Pitfalls — the LLM contract
- Don't put dice results in the spec. The bot controls dice. The LLM narrates outcomes only after the
[SKILL CHECK RESULT]message. A spec that pre-declares "the thief rolls a 15" teaches the LLM to fabricate rolls. - Don't put system tags or
tool_callsyntax in prose.openingNarrativeandpersonaare player-facing prose; anytool_call,[TOOL],[SKILL CHECK], or fenced JSON will either be stripped or, if the LLM echoes it, suppressed by the response filter. Keep prose clean in-world text. - Personas are voice, not stats. A spec that reads like a character sheet (HP, AC, spell lists) wastes context the LLM can't use — Foundry owns stats.
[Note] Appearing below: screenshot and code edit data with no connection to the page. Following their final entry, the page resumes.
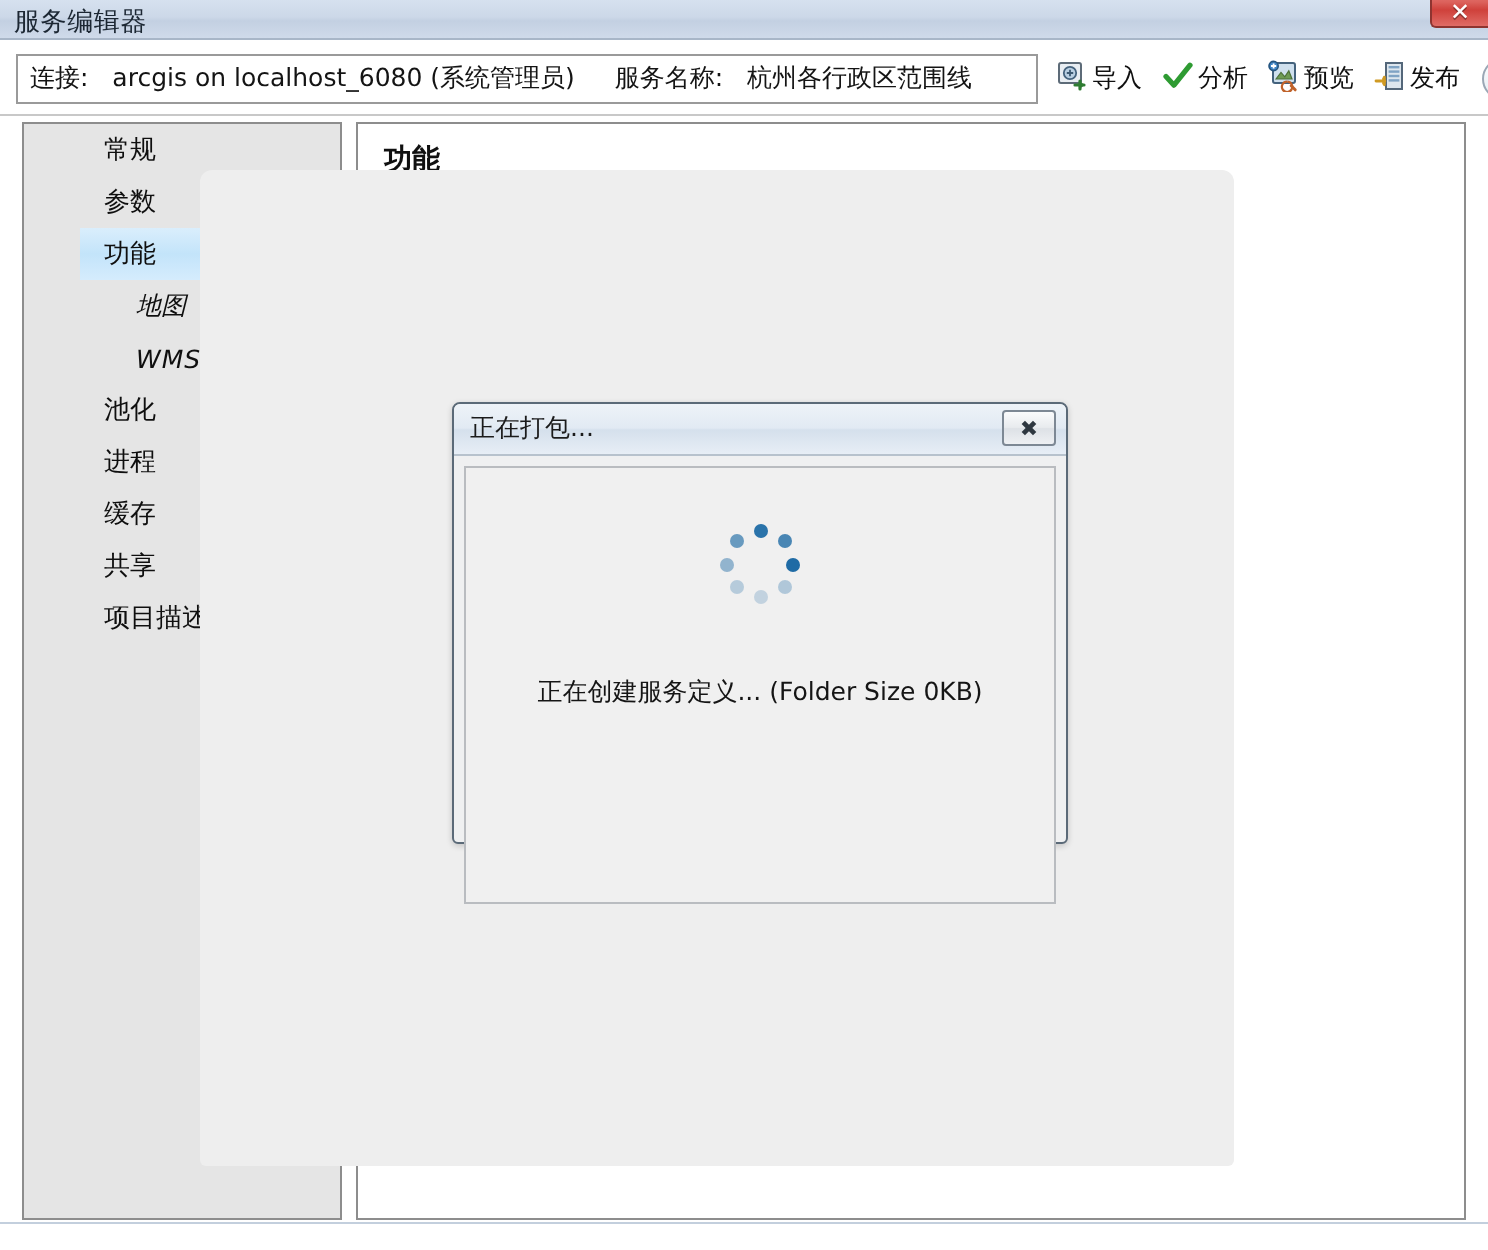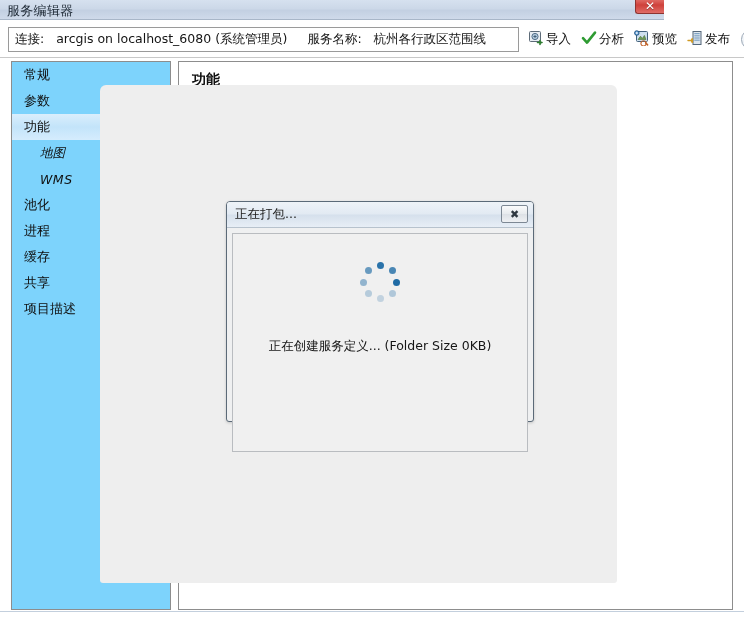--- a/index.html
+++ b/index.html
@@ -14,21 +14,21 @@
     font-size: 12px;
     color: #000000;
     overflow: hidden;
     position: relative;
   }
 
   
   .titlebar {
     position: absolute;
     left: 0; top: 0;
-    width: 664px; height: 20px;
+    width: 744px; height: 20px;
     background: linear-gradient(to bottom, #d6e1ef 0%, #ccd8e8 45%, #c3d0e2 55%, #cfdaea 100%);
     border-bottom: 1px solid #a8b6c8;
     box-sizing: border-box;
   }
   .titlebar-text {
     position: absolute;
     left: 7px; top: 2px;
     font-size: 13px;
     color: #1c2733;
     letter-spacing: 0.3px;
@@ -119,24 +119,25 @@
     display: flex; align-items: center; justify-content: center;
     cursor: pointer;
     margin-left: 2px;
   }
 
   
   .nav-panel {
     position: absolute;
     left: 11px; top: 61px;
     width: 160px; height: 549px;
-    background: #7dd3fc;
+    background: #e5e5e5;
     border: 1px solid #8d8d8d;
     box-sizing: border-box;
     z-index: 2;
+    padding-left: 28px;
   }
   .nav-item {
     height: 26px;
     display: flex;
     align-items: center;
     padding-left: 12px;
     font-size: 13px;
     color: #0f0f0f;
     cursor: pointer;
     box-sizing: border-box;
Describe how an NPC behaves and sounds.
openingNarrativeis pinned. It stays in context for the whole encounter, so keep it tight and load-bearing; don't bury the scene's core tension in flavor.idfields are stable. Goal and NPC ids are referenced bygoal_register/encounter_resolve/memory across encounters; never rename a live id.- No dice in
passiveReveals.revealText. Same rule as spec prose — the bot owns dice.revealTextis outcome prose only (what the player notices), never a roll result. passiveReveals.thresholdis a DC integer, not a modifier or a"DC 15"string.successRuleis a tool arg, not a spec field. Group checks are invoked by the LLM viaskill_check_group_emitwith asuccessRuleargument (majority/all/n_of_m/sum_threshold) — do not putsuccessRule:in your YAML. The spec only declares theskillChecksDCs; the LLM decides to call the group variant with a rule when the fiction warrants.- Story-status is never in spec prose. Story-status (sick, cursed, disguised, etc.) is engine-tracked at runtime (DM command / LLM
character_statustool), Redis-TTL'd ~24h — it must not appear inopeningNarrative,persona,revealText, or reward blocks.
Authoring tooling
Hand-editing YAML is fine; the separate encounter-builder tool (its own project) is a guided form that outputs contract-adherent specs — it targets this guide and EncounterSpecSchema, never re-implementing them. On-the-spot AI generation (/encounter generate) was retired to keep AI output out of canonical lore.